Speaking out for the first time and in unforgettable detail about the traumatic events of 12 August 2022, KNIFE is a powerful, deeply personal and ultimately uplifting meditation on life, loss, love, the power of art, finding the strength to keep going—and to stand up again.
‘This was a necessary book for me to write: a way to take charge of what happened, and to answer violence with art,’ Salman Rushdie says.
‘KNIFE is a searing book, and a reminder of the power of words to make sense of the unthinkable. We are honoured to publish it, and amazed at Salman’s determination to tell his story, and to return to the work he loves,’ says Nihar Malaviya, CEO of Penguin Random House.
Penguin will publish in hardback, e-book and audio on 16 April 2024. All rights were acquired from Andrew Wylie at The Wylie Agency. For further rights information, contact Jennifer Bernstein at The Wylie Agency.

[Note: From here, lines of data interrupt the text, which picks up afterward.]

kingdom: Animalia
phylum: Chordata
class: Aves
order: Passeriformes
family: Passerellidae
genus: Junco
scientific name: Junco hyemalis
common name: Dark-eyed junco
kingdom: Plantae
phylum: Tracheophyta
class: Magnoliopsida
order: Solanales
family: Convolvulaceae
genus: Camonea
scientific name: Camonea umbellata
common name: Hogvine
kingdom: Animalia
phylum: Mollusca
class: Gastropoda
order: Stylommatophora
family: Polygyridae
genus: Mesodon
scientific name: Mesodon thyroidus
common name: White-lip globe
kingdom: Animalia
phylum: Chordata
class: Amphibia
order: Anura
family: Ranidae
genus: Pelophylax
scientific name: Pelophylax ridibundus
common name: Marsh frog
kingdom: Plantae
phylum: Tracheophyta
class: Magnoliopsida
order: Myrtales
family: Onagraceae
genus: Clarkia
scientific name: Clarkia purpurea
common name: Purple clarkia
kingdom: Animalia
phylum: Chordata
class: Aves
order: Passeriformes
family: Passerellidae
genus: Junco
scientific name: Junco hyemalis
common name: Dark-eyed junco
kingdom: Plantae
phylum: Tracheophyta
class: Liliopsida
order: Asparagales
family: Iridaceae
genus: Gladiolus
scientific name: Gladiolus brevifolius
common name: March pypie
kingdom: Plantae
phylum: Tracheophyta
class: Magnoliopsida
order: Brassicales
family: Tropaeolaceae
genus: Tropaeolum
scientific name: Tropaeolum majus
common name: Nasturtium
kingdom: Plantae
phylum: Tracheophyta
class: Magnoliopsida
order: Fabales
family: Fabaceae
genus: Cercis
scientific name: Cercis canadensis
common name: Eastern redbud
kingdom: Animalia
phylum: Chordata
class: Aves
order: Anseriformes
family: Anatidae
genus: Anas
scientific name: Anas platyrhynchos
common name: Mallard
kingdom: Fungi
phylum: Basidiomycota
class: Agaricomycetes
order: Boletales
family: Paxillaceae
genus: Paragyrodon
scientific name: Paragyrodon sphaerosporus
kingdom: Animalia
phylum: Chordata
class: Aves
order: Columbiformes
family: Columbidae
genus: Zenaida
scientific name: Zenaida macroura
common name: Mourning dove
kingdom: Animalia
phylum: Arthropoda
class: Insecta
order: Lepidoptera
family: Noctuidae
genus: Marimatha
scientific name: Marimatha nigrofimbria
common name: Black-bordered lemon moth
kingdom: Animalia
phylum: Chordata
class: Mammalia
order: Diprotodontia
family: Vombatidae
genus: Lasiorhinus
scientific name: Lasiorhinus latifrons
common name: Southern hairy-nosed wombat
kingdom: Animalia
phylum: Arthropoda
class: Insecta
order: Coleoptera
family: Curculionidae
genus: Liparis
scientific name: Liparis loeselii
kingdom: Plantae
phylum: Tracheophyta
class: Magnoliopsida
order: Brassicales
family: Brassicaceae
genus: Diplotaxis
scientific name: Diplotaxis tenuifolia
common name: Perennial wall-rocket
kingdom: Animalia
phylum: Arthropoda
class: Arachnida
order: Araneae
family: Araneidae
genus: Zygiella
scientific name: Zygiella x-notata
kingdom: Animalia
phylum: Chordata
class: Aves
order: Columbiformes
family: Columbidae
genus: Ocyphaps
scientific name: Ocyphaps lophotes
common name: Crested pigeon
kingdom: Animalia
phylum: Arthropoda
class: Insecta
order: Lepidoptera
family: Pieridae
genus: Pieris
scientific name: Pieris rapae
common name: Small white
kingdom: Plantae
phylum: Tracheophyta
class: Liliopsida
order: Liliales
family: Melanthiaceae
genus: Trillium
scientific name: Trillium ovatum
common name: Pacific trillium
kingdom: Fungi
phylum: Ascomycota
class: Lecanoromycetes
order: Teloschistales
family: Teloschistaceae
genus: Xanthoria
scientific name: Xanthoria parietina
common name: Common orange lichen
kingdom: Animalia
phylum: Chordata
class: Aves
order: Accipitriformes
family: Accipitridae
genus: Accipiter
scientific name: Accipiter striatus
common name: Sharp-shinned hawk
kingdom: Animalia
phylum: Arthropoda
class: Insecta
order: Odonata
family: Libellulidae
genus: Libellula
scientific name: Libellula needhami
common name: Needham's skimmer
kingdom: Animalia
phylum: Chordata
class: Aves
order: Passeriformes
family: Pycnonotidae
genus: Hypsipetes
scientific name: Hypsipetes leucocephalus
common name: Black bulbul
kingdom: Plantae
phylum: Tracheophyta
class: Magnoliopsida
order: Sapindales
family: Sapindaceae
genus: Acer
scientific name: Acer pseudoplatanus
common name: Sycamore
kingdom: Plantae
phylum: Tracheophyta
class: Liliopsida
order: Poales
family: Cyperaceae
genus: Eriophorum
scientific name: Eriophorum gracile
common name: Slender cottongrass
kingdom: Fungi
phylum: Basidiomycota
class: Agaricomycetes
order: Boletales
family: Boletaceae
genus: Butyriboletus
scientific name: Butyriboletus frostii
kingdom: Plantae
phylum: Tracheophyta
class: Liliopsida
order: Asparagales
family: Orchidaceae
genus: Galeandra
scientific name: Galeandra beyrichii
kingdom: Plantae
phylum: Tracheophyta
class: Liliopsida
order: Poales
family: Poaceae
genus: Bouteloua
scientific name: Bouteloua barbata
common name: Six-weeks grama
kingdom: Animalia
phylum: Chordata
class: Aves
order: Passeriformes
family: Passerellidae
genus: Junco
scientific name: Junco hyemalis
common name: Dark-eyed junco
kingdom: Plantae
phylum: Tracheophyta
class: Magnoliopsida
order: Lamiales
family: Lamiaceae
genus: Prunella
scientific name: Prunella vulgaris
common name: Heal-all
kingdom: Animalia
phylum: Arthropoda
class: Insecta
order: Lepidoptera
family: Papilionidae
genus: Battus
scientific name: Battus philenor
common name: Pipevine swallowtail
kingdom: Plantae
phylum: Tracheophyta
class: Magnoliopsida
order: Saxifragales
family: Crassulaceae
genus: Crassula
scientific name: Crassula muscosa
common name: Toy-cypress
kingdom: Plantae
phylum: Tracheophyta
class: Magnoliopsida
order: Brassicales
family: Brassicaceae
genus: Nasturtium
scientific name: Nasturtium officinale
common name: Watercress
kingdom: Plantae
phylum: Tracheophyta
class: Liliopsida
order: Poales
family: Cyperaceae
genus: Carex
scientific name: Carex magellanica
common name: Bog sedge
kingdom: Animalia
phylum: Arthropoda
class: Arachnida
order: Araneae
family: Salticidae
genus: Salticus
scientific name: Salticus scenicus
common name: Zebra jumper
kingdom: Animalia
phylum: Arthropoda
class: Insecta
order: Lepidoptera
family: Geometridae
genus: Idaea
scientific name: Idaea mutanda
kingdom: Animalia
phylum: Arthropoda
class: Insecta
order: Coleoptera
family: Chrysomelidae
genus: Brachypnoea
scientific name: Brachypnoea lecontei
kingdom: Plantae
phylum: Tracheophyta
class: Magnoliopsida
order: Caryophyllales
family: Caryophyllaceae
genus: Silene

Salman Rushdie is one of the world’s most acclaimed, award-winning contemporary authors. Translated into over forty languages, his sixteen works of fiction include Midnight’s Children—for which he won the Booker Prize in 1981, the Booker of Bookers on the 25th anniversary of the prize and Best of the Booker on the 40th anniversary—Shame, The Ground Beneath Her Feet, The Satanic Verses, Haroun and the Sea of Stories and Quichotte (shortlisted for the Booker Prize in 2019). In June 2007 he received a knighthood in the Queen’s Birthday Honours and he joined the prestigious Companions of Honour in the Queen’s Birthday Honours list in her Platinum Jubilee year. His new novel, Victory City—a tale for our times, styled as an ancient epic and a testament to the power of storytelling—was published globally in February this year to major critical acclaim.